Inflammatory Modulation of miR-155 Inhibits Doxorubicin-Induced Testicular Dysfunction via SIRT1/FOXO1 Pathway: Insight into the Role of Acacetin and Bacillus cereus Protease.

Doxorubicin (DOX) is a chemotherapeutic agent that can disrupt testicular function leading to male infertility. This study examined the protective role of natural flavone, acacetin (ACA), and a protease of Bacillus cereus bacteria (B. cereus) as well as the potential role of miR-155/SIRT1/FOXO1 network in DOX-induced testicular injury. Twenty-four male Wistar rats were randomly allocated into four groups and treated as follows: Control, DOX (1 mg/kg, i.p) every other day for 21 days with a total dose equal to 10 mg/kg throughout the experiment, and pre-treated groups that received ACA (5 mg/kg/day, p.o) or B. cereus protease (36 mg/kg/day, p.o) for a week prior to DOX administration. DOX challenge reduced the testis weight coefficient, serum testosterone, and testicular 17β-hydroxysteroid dehydrogenase (17β-HSD). DOX caused a significant increase in testicular oxidative stress, inflammatory, and apoptotic markers. Aberrant testicular miR-34c, a germ-specific miRNA, and miR-155 expressions were observed, along with decreased protein expression of sirtuin1 (SIRT1) dependent forkhead box 1 (FOXO1) acetylation which induces apoptosis. Besides, abnormal histopathological architecture and a marked reduction in the testicular expression of proliferating cell nuclear antigen (PCNA) were observed. ACA or protease administration significantly improved the histopathological and immunohistochemical pictures compared with DOX alone and renovated testicular functions. Interestingly, treatment with protease was more significant than treatment with ACA in ameliorating DOX-induced testicular injury. Taken together, this study reveals the prophylactic role of these two regimens on male fertility by exhibiting antioxidant, anti-inflammatory, and anti-apoptotic effects against DOX-elicited testicular damage, possibly via modulating miR-155/SIRT1/FOXO1 network.

Exercise data.
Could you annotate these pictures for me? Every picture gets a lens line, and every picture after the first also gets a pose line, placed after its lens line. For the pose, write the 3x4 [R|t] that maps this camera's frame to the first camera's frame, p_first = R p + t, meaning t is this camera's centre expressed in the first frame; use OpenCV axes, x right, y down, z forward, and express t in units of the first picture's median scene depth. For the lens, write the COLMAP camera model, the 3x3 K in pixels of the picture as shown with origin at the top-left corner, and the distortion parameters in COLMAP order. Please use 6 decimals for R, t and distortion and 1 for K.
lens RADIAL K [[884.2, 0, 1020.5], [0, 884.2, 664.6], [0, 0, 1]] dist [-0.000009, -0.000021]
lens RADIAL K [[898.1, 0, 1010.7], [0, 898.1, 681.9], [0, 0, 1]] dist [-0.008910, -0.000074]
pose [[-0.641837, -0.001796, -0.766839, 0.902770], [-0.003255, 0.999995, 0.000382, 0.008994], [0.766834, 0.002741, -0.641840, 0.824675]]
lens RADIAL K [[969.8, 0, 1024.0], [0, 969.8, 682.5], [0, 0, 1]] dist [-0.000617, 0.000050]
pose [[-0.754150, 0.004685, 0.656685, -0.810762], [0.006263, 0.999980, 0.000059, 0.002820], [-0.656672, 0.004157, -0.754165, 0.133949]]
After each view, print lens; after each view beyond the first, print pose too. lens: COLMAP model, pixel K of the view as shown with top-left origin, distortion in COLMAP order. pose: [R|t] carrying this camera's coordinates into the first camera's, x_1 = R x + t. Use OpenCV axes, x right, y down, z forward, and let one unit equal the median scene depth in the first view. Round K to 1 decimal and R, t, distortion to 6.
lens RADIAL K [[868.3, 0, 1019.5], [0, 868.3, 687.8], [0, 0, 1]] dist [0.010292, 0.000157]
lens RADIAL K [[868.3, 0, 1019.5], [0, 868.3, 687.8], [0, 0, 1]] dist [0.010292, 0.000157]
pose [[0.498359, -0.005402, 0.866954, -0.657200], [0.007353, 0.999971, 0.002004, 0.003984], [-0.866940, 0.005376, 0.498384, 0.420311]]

Brief 1. Which pretreatment does the abstract report as more effective than acacetin in ameliorating DOX-induced testicular injury?
Brief 2. Reproduce the abstract between "Inflammatory Modulation of" and "Bacillus cereus Protease.", inclusive.
Answer from the abstract alone, not the records.

Answer box 1. Treatment with the Bacillus cereus protease.

Answer box 2.
Inflammatory Modulation of miR-155 Inhibits Doxorubicin-Induced Testicular Dysfunction via SIRT1/FOXO1 Pathway: Insight into the Role of Acacetin and Bacillus cereus Protease.